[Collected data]
————————

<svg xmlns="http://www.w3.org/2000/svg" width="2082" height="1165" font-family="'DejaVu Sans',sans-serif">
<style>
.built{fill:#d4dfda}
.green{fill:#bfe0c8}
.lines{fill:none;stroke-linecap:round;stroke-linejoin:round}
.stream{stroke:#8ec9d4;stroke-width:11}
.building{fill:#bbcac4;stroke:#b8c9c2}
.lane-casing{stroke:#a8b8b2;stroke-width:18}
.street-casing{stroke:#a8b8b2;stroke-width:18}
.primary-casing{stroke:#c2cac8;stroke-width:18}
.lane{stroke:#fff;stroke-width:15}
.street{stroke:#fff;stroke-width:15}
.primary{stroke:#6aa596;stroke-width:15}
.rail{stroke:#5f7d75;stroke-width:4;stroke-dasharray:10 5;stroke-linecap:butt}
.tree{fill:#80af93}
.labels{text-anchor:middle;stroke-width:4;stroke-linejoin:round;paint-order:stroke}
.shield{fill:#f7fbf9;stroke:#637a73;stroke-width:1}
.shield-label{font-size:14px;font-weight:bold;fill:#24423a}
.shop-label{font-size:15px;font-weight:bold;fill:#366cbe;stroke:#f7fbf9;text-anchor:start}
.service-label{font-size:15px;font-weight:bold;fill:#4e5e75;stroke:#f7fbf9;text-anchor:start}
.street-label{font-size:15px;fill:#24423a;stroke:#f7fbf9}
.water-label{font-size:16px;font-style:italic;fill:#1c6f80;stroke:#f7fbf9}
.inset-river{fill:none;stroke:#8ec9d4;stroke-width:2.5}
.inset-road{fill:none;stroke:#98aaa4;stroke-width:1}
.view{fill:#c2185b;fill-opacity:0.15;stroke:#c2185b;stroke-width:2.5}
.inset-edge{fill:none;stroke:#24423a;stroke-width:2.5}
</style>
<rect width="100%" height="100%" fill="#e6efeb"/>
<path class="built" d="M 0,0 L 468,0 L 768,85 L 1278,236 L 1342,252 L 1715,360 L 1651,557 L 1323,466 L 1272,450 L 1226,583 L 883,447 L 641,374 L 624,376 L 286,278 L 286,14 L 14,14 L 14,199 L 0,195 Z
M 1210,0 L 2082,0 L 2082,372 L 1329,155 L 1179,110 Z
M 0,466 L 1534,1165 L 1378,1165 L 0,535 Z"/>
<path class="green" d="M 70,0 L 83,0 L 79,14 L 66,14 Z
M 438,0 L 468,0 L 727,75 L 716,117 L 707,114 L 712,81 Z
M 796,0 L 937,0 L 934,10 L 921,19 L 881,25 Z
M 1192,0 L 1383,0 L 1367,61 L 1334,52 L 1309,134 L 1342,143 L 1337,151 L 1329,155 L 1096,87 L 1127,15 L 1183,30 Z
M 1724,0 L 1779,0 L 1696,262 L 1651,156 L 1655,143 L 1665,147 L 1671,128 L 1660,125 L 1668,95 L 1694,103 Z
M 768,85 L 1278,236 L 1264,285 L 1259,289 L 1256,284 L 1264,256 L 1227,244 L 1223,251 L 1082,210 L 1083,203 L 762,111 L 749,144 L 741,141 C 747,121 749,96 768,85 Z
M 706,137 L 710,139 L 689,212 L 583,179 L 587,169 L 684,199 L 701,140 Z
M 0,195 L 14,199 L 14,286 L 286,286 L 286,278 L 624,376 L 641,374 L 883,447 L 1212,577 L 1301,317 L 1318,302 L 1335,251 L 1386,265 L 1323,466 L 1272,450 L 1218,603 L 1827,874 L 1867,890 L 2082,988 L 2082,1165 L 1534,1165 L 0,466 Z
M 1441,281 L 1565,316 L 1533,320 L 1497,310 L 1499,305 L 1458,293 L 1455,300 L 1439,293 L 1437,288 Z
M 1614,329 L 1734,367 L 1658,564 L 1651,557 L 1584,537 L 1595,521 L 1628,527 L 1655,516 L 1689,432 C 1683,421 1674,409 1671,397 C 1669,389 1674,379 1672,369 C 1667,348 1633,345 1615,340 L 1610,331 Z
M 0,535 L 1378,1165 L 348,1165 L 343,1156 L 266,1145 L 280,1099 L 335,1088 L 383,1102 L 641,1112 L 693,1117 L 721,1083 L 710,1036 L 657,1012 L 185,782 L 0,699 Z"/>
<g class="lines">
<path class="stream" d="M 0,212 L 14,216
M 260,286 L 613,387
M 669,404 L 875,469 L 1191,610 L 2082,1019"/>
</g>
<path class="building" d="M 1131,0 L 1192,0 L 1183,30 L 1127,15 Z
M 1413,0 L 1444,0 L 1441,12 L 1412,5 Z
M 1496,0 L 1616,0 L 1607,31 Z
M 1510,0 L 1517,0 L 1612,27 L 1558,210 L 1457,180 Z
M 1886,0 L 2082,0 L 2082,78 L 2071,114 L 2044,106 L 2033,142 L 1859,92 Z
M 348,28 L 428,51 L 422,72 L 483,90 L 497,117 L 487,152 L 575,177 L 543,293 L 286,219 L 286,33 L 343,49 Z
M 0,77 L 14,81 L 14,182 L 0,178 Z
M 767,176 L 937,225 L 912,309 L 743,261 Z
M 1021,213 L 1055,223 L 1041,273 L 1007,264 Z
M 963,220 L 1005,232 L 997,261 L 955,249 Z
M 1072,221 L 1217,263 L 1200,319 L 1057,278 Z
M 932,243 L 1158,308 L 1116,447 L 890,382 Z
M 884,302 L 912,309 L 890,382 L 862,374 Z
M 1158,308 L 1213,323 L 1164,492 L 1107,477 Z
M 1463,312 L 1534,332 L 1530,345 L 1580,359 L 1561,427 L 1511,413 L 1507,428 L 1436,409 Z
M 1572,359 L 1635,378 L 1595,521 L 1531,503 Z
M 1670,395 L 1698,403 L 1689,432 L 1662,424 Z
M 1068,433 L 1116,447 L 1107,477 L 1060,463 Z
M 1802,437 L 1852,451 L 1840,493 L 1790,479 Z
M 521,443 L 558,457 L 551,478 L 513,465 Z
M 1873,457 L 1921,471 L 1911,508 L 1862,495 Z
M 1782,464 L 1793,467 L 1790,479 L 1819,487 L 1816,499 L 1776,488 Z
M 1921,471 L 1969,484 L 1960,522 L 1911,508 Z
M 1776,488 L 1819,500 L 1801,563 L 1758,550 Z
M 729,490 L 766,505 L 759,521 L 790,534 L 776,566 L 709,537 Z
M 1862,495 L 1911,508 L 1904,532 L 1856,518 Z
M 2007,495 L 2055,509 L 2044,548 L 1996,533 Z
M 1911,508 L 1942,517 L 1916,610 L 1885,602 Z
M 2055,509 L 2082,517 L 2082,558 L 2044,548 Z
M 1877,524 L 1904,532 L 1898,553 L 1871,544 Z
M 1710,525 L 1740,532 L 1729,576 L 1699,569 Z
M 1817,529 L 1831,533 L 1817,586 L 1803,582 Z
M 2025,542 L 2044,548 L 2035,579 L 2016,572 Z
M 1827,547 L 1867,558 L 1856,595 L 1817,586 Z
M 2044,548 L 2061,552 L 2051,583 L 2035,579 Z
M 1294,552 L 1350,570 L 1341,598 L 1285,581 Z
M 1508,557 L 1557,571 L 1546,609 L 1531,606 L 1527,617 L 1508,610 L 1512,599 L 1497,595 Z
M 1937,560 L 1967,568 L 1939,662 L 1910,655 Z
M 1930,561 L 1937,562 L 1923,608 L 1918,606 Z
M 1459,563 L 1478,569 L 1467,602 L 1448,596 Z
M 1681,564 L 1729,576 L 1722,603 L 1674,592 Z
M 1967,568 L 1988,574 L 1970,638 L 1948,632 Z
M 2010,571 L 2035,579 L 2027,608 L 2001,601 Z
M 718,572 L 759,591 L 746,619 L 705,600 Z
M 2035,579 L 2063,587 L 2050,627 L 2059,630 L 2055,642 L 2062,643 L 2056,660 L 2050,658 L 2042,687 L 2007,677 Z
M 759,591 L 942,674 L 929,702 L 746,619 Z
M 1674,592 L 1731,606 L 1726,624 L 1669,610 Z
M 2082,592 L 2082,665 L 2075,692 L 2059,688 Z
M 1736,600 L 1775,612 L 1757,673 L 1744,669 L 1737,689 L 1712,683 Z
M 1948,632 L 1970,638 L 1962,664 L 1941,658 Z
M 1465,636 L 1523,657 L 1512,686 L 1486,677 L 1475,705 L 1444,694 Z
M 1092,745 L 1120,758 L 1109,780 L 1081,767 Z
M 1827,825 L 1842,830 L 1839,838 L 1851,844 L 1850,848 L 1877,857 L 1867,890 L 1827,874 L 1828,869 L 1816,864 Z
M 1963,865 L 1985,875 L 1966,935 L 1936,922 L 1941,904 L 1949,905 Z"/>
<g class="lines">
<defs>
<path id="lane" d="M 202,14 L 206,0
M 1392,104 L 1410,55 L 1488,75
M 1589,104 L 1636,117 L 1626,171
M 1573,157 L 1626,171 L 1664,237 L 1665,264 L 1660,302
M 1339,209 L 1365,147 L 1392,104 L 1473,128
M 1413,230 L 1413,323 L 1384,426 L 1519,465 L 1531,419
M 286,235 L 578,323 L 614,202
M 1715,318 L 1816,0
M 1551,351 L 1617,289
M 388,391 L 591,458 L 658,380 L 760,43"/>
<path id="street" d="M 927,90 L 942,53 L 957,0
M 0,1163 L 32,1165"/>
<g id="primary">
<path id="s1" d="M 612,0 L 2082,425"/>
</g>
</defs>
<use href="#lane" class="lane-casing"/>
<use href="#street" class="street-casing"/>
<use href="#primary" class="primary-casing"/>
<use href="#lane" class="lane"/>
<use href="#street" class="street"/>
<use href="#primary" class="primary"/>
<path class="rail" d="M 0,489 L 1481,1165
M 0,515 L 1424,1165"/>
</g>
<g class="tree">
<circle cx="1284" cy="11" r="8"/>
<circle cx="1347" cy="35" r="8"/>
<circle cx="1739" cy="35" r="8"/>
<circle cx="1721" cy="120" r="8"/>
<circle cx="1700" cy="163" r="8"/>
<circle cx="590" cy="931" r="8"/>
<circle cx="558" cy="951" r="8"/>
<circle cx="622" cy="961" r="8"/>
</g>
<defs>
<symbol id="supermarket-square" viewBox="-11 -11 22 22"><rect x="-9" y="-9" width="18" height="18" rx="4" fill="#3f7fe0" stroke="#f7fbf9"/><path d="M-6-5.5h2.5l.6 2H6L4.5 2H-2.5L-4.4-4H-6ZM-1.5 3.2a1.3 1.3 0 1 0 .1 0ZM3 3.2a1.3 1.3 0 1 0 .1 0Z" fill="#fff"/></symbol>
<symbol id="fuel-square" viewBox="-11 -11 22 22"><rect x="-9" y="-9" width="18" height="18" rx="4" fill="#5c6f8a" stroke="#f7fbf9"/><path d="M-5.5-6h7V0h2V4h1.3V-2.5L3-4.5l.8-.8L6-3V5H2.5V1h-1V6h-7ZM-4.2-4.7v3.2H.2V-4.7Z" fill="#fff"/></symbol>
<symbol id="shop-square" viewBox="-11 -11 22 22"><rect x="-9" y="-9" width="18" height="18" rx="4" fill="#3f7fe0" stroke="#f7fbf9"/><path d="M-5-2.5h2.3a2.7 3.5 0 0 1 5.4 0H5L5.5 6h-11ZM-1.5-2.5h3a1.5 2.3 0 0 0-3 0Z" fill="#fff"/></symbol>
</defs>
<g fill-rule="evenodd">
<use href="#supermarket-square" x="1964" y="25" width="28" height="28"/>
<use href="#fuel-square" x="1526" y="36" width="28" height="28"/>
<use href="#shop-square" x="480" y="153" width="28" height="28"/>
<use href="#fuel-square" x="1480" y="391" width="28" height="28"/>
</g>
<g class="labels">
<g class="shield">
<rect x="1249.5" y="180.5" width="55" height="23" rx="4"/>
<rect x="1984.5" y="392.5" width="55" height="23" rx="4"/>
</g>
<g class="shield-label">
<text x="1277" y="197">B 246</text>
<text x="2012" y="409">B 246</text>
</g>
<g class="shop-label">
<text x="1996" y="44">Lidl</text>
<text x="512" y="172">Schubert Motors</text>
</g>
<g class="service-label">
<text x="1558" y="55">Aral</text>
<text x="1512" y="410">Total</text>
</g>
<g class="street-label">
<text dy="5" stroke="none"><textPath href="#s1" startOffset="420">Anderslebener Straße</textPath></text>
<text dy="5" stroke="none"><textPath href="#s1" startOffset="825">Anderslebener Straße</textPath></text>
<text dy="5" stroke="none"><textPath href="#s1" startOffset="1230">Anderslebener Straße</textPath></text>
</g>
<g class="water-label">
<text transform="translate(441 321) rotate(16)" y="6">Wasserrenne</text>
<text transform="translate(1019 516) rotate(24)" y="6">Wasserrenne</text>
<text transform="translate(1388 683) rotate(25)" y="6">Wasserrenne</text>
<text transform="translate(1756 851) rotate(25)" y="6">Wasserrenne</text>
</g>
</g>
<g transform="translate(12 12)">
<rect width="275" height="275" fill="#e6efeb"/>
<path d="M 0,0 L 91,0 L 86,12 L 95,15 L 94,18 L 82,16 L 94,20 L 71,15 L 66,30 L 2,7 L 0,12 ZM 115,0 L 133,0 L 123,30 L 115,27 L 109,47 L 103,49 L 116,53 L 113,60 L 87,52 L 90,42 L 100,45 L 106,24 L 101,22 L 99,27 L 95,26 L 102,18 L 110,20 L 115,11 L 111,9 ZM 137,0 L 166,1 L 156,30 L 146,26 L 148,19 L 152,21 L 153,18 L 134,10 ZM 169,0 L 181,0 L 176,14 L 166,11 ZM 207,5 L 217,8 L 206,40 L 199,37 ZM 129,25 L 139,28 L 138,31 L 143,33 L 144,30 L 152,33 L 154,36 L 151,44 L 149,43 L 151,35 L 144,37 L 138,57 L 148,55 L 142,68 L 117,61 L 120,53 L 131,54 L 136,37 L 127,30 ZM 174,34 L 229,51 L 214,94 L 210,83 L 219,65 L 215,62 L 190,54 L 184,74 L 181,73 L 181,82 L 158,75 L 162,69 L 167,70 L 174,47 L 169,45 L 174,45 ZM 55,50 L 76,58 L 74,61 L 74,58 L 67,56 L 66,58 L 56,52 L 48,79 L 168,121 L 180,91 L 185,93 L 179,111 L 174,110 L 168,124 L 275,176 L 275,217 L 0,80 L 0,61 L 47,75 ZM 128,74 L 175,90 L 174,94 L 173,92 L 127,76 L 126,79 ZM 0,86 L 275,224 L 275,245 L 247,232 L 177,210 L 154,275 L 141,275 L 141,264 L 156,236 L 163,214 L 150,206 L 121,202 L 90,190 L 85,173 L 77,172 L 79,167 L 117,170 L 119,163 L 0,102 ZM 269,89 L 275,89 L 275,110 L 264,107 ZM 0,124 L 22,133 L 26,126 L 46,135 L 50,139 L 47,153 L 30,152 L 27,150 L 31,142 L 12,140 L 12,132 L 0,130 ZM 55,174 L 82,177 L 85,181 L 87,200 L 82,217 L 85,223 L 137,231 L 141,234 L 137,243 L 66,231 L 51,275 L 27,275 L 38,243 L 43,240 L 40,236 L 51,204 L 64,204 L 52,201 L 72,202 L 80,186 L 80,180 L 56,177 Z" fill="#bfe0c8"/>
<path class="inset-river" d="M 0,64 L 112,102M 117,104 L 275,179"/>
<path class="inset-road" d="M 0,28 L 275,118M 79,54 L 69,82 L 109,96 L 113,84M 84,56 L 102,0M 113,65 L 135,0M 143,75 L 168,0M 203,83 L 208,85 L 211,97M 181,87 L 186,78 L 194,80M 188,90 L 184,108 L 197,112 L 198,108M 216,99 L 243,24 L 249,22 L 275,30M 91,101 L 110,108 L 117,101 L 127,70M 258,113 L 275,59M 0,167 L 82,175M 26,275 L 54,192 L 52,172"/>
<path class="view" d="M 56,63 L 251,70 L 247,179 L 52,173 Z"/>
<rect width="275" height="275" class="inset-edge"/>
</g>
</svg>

————————

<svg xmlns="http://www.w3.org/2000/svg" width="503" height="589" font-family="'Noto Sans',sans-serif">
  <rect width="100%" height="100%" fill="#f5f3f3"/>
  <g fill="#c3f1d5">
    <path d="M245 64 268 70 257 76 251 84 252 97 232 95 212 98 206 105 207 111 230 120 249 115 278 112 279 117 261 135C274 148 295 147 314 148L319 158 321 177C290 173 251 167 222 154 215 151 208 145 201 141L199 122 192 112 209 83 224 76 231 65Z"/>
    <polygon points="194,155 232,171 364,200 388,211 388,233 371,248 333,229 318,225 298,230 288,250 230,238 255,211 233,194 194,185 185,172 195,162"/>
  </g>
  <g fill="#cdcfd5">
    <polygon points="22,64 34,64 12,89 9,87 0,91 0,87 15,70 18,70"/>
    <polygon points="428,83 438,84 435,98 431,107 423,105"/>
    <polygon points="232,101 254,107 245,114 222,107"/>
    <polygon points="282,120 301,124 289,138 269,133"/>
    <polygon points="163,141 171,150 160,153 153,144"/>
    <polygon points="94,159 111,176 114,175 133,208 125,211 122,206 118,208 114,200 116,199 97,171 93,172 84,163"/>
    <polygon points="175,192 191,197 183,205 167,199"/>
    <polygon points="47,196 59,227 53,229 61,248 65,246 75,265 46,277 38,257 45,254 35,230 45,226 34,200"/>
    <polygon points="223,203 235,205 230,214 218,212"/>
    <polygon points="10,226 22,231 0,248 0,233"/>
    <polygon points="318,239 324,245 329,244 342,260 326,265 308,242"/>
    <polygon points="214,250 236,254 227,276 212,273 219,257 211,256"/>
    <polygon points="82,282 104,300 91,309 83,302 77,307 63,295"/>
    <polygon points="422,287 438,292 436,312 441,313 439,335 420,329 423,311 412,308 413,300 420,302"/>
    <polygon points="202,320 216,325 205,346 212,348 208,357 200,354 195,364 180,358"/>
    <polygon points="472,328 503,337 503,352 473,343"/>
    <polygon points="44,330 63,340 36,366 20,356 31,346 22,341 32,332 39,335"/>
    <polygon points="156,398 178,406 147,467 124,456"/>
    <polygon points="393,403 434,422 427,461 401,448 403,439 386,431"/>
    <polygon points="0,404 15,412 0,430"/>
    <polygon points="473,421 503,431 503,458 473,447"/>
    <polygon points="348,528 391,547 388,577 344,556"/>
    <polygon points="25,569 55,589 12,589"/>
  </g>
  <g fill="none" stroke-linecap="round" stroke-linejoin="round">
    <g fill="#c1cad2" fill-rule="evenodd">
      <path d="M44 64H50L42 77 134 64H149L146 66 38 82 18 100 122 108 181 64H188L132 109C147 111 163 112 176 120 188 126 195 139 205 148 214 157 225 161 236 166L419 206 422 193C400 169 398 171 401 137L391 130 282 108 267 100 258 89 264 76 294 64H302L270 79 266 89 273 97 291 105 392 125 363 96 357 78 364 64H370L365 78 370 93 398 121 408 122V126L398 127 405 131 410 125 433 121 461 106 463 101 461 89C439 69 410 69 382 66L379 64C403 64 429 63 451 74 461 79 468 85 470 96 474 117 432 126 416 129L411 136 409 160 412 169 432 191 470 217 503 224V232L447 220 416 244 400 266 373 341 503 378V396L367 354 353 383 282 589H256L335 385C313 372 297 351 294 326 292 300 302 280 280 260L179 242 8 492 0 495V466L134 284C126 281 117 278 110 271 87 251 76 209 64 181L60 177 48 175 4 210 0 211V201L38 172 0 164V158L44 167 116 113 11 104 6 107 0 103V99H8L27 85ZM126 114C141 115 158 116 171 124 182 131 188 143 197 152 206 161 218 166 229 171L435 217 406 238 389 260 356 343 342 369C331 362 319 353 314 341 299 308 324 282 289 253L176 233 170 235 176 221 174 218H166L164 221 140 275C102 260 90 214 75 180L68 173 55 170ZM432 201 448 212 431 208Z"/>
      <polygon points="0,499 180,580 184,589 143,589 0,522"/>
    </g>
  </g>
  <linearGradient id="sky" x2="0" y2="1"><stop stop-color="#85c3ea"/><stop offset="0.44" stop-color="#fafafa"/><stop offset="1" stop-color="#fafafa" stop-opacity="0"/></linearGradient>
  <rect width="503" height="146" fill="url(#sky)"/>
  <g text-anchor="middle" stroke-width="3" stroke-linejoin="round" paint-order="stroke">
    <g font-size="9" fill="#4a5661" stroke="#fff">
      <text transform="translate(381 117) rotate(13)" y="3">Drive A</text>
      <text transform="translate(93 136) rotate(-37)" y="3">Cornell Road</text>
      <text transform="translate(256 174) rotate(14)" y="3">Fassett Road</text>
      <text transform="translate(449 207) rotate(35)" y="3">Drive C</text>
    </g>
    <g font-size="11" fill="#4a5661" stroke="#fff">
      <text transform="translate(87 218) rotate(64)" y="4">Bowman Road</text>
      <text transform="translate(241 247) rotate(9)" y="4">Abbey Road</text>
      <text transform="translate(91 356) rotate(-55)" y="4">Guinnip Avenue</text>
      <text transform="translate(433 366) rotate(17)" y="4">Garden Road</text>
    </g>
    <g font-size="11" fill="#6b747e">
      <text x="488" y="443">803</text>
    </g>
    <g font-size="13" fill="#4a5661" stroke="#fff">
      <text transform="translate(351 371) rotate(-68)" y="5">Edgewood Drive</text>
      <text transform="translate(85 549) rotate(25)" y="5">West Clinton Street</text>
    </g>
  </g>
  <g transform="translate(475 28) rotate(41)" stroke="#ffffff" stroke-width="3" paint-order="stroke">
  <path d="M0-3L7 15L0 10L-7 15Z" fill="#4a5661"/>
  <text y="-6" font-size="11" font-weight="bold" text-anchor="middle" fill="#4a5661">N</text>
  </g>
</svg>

————————

Task goal:
A complete answer reproduces every line of the records in which the word "labels" occurs.

Answer to this problem:
.labels{text-anchor:middle;stroke-width:4;stroke-linejoin:round;paint-order:stroke}
<g class="labels">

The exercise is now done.